Поизвинялся я еще чуток, приличия ради, да на том и порешили.
И вот лежу я, а сон нейдет, и хмель ему не помогает. Чую под боком – теплое, мягкое и, знаю, женское – тыл. Креплюсь из всей мочи, стараюсь не прижиматься. Уже почти до краю дополз, еще немного и на пол сыграю. А дышу так, как будто гонится за мной стадо разъяренных амазонок.
Гость сопит густо, вдумчиво во хмелю. А гостью вовсе не слышно. И только чувствую – как ни отодвигаюсь, а тепло от той стороны так и волочет, так и притягивает, как запах из харчевни голодного. И понимаю, с ужасом, как будто и не я это вовсе, тянусь обратно, и руки сами собой ползут по тому мягкому, заветному. Что за дьявольщина! Голову в плечи вжал, - щас, думаю, начнутся содом и гомора и иерихонские трубы. А руки проклятущие все дальше, да и сам – все плотнее и плотнее.

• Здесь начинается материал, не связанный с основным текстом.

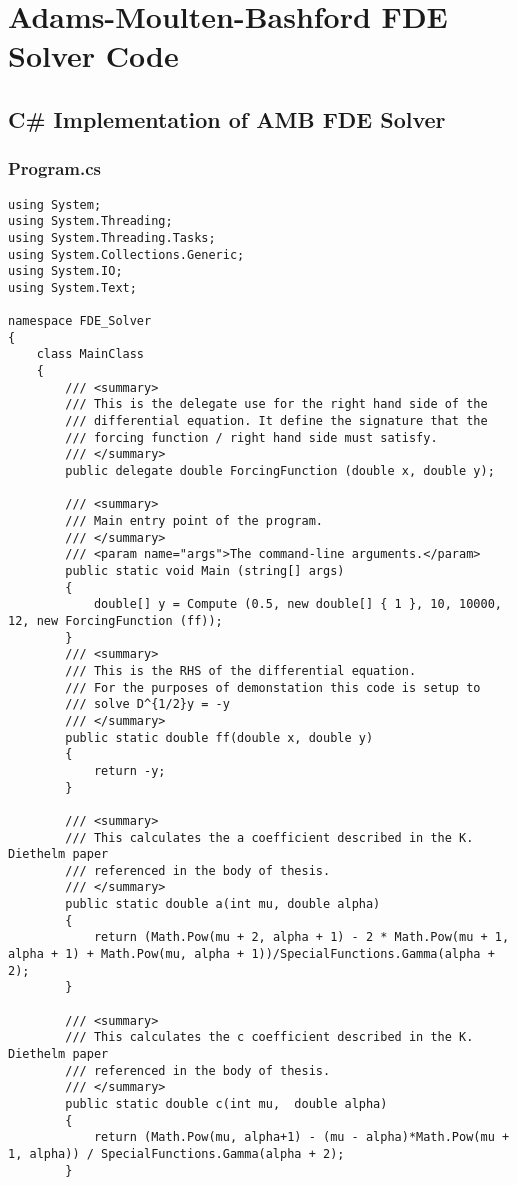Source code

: 
\section{Adams-Moulten-Bashford FDE Solver Code}

\subsection{C\# Implementation of AMB FDE Solver}

\subsubsection{Program.cs}
\lstset{language=Java}
\begin{lstlisting}
using System;
using System.Threading;
using System.Threading.Tasks;
using System.Collections.Generic;
using System.IO;
using System.Text;

namespace FDE_Solver
{
	class MainClass
	{
		/// <summary>
		/// This is the delegate use for the right hand side of the
		/// differential equation. It define the signature that the 
		/// forcing function / right hand side must satisfy.
		/// </summary>
		public delegate double ForcingFunction (double x, double y);

		/// <summary>
		/// Main entry point of the program.
		/// </summary>
		/// <param name="args">The command-line arguments.</param>
		public static void Main (string[] args)
		{
		    double[] y = Compute (0.5, new double[] { 1 }, 10, 10000, 12, new ForcingFunction (ff));
		}
		/// <summary>
		/// This is the RHS of the differential equation.
		/// For the purposes of demonstation this code is setup to
		/// solve D^{1/2}y = -y
		/// </summary>
		public static double ff(double x, double y)
		{
			return -y;
		}

		/// <summary>
		/// This calculates the a coefficient described in the K. Diethelm paper
		/// referenced in the body of thesis.
		/// </summary>
		public static double a(int mu, double alpha)
		{
			return (Math.Pow(mu + 2, alpha + 1) - 2 * Math.Pow(mu + 1, alpha + 1) + Math.Pow(mu, alpha + 1))/SpecialFunctions.Gamma(alpha + 2);
		}

		/// <summary>
		/// This calculates the c coefficient described in the K. Diethelm paper
		/// referenced in the body of thesis.
		/// </summary>
		public static double c(int mu,  double alpha)
		{
			return (Math.Pow(mu, alpha+1) - (mu - alpha)*Math.Pow(mu + 1, alpha)) / SpecialFunctions.Gamma(alpha + 2);
		}


\end{lstlisting}

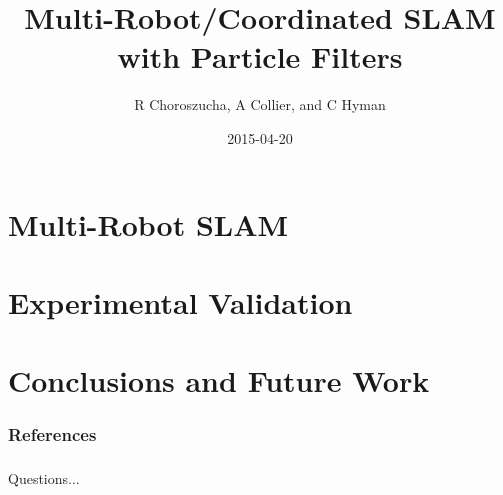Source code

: \documentclass[14pt]{beamer}
\title[EECS 568]{Multi-Robot/Coordinated SLAM with Particle Filters} %
\author{R Choroszucha, A Collier, and C Hyman}
\date{2015-04-20} %
\begin{document}
\begin{frame}
\titlepage %
\end{frame}




\section{Multi-Robot SLAM}



\section{Experimental Validation}




\section{Conclusions and Future Work}



%        
%        

\begin{frame}[t]
\nocite{*}
        \frametitle{References}
        \tiny{}
\end{frame}

\begin{frame}
\frametitle{}
\begin{center}
{ \Huge Questions...}
\end{center}
\end{frame}

%
%
%
\end{document}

Добрался. Прижался. Замер на время. Молчок. Ни звука, ни движения даже…
Не знаю. как все и случилось. Гость спит себе. А гостья, как не живая все равно. Но я-то чувствую, что живая, еще какая живая и податливая. Так вот тайком, тишком все и произошло.
За всю ночь я глаз не сомкнул. Как мне было и гадко, и боязно, и стыдно, и вообще не понятно как. Сам в себе не на месте.
А утром позже всех встал, в глаза смотреть не уютно. На гостью глянул – как будто и не было ничего Глаза долу и тряпочкой по столу: туда – сюда.. Поднялись завтракать. Улыбались, шутили. Отправились с приятелем на охоту.